Palencia es una emoción:

15 octubre 2005

BOCADOS DE REALIDAD

Juventud, perdido tesoro. Yo tenía dieciséis y ella quince. La observaba desde que empezamos a estudiar juntos aquel curso. Preciosa, alta, estilizada, elegante, de mirada viva, inquieta e inteligente, iba siempre con un libro de Borges, de Kafka o Rainer María Rilke bajo el brazo. Un ángel. Cuando me encontraba con ella por los pasillos me sonrojaba y apretaba el paso. Con el tiempo me envalentoné, iba a ser mi cumpleaños y pensé en invitarla sabiendo, con la inocencia de la adolescencia, que iba a enamorarme de ella. Aquella tarde había un partido de baloncesto y me senté a su lado con las más sagradas intenciones. Un elemental sentido de la precaución me hizo escuchar antes: “ ...y le dije que no se pondría así y le fumigué con la mirada, oyes”. Me levanté y me fui. Creo que seguimos todo el año en la misma clase. Oyéndola entiendo lo de Kafka ¿Pero para qué querría a Borges? ¿Y a Rilke?
La oficina siniestra. Voy al banco lo menos que puedo. Me molesta, me siento incómodo y prefiero los cajeros. Estuve hace dos meses en mi sucursal. Empleados nuevos. Dos. Desconocidos. Ordené una transferencia e indiqué el concepto por el que se hacía, unas obras en mi cocina. Ayer tuve que volver. A mi pesar. Me sonrieron de oreja a oreja, me tutearon y me llamaron por mi nombre, me volvieron a sonreír, me dieron una palmadita en la espalda, me preguntaron muy atentamente por el resultado de las obras y me despidieron por mi nombre, también. Pesaos. Torpes. Huyo despavorido.
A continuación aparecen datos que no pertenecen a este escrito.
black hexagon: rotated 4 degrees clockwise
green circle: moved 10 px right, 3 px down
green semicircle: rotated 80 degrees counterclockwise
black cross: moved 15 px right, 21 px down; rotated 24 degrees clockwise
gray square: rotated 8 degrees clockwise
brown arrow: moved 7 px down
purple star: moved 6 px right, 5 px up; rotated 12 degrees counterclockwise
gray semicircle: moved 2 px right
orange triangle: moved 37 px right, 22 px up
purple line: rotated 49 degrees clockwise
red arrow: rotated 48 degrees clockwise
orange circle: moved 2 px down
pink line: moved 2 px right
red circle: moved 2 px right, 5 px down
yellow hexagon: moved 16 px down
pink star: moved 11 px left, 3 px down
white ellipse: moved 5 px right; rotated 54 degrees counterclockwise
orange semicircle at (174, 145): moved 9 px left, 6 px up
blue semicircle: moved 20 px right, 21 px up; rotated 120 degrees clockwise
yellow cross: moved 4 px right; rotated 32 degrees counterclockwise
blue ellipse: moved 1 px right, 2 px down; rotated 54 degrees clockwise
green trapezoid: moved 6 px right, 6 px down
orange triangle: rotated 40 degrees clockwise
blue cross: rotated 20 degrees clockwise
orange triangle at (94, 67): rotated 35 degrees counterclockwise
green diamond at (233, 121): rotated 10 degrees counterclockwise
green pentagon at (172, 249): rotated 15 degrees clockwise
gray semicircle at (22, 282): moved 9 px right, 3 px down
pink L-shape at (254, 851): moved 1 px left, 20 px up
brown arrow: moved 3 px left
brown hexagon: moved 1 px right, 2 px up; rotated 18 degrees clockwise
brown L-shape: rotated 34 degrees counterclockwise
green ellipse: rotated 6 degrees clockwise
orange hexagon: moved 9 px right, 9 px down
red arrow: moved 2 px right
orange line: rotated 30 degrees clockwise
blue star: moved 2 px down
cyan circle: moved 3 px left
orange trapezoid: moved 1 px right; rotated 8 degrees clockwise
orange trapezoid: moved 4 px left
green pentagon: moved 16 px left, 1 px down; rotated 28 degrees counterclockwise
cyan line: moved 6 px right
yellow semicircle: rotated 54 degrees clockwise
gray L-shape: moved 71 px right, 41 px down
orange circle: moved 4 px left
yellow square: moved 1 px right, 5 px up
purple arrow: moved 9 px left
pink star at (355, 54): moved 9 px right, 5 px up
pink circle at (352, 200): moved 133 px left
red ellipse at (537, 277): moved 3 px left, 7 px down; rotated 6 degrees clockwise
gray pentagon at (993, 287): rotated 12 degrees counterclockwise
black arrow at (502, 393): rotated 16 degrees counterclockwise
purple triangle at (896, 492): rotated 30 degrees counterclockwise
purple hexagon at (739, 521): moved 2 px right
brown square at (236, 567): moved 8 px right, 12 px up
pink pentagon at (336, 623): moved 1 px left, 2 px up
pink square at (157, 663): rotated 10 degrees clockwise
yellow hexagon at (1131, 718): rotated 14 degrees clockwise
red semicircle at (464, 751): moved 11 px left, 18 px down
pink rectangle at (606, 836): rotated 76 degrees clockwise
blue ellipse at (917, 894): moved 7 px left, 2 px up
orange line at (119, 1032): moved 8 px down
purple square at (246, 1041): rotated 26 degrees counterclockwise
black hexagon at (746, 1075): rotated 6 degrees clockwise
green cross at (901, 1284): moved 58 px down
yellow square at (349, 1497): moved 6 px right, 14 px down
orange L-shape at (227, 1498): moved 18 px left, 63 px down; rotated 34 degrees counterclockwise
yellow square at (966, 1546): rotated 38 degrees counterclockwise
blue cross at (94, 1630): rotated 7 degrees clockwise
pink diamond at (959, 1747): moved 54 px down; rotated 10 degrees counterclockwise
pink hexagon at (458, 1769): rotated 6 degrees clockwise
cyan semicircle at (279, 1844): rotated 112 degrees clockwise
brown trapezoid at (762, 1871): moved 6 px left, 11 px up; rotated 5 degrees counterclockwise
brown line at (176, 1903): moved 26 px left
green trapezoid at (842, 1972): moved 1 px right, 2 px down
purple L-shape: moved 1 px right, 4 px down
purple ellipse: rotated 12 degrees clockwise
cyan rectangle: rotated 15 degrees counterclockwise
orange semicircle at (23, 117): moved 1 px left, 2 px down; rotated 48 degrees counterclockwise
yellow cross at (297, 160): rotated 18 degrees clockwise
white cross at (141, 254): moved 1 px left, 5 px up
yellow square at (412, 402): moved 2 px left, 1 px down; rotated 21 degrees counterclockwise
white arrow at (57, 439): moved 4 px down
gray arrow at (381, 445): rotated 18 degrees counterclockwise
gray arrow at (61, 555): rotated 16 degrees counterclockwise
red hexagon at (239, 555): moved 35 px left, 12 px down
Me molestan. ¿Por quién me toman? Se creen que me lo creo, se creen que me lo trago. A la próxima cambio de sucursal. O de banco. Prefiero los cajeros, son más callados. Y discretos.
Cualquier tiempo pasado fue mejor. Qué poco respeto se tiene el que quiere presumir y no puede hacerlo de lo que es. El que necesita presumir de amigo. Era fiesta y quise celebrarlo con mi familia en un restaurante. Porque soy así de rumboso. Un antiguo compañero con gran memoria me reconoce. 35 años después. Qué fiera, el tío. Me llama con señas y pretende hacerme ir a su mesa. Me resisto, me hago el ausente y viene él a la mía. Se presenta, me saluda, le saludo y me abraza. De pie, en pleno restaurante, delante de cuarenta comensales. Media hora más tarde vuelve a las andadas. Ahora los gestos son más ostentosos, persistentes y grandilocuentes. Insiste. Me resisto. Insiste. Insiste. Me resisto. Insiste. Cedo de mala gana, me levanto de mala gana y me acerco de mala gana. No tiene nada que contarme ni preguntarme. Simplemente va y me presenta a ese actor de moda con cara de marciano incomprendido, a su novia, su padre y demás familia. Sólo quería eso. Tanta seña, tanta insistencia, tanta mala educación para presumir de famoso, para presumir de otros. Yo también como con alguien importante. Misanta, pero no necesito presumir. Ni ella de mí. Cuando se levantan y se van prefiero sentirme súbitamente atraído por uno de los cuadros de mi servilleta. Qué interesante es.
Beatas y meapilas. ¿Se acuerdan de aquello de beatas y meapilas? Atrajo una hemorragia de protestas, perdónenme la vulgaridad. Llamadas, cartas y faxes a tutiplén. Que hablen de uno, aunque sea mal. El artículo debía haber estado mejor escrito, pero también debía haber sido mejor leído. Se llama comprensión lectora y se trabaja mucho en las escuelas primarias. Elementales, eh. En aquel momento no se recibió una sola carta de apoyo. Que con el tiempo me ha ido llegando personalmente. Palmadas en la espalda, sonrisas, críticas a los lectores y alabanzas a mi ironía (nada fina en este caso, admito). Hasta en la archidiócesis de Madrid. Por la calle, en la plaza de abastos, en la cola de la carnicería, en el fútbol, por correo tradicional y electrónico: “Qué torpes, algunos lectores”. Qué llamativo nuestro país, entregado de pecho a las críticas públicas, (pregonero con pana, gorra de plato y trompetilla), pero encerrado en alabanzas privadas. Casi secretas. Somos.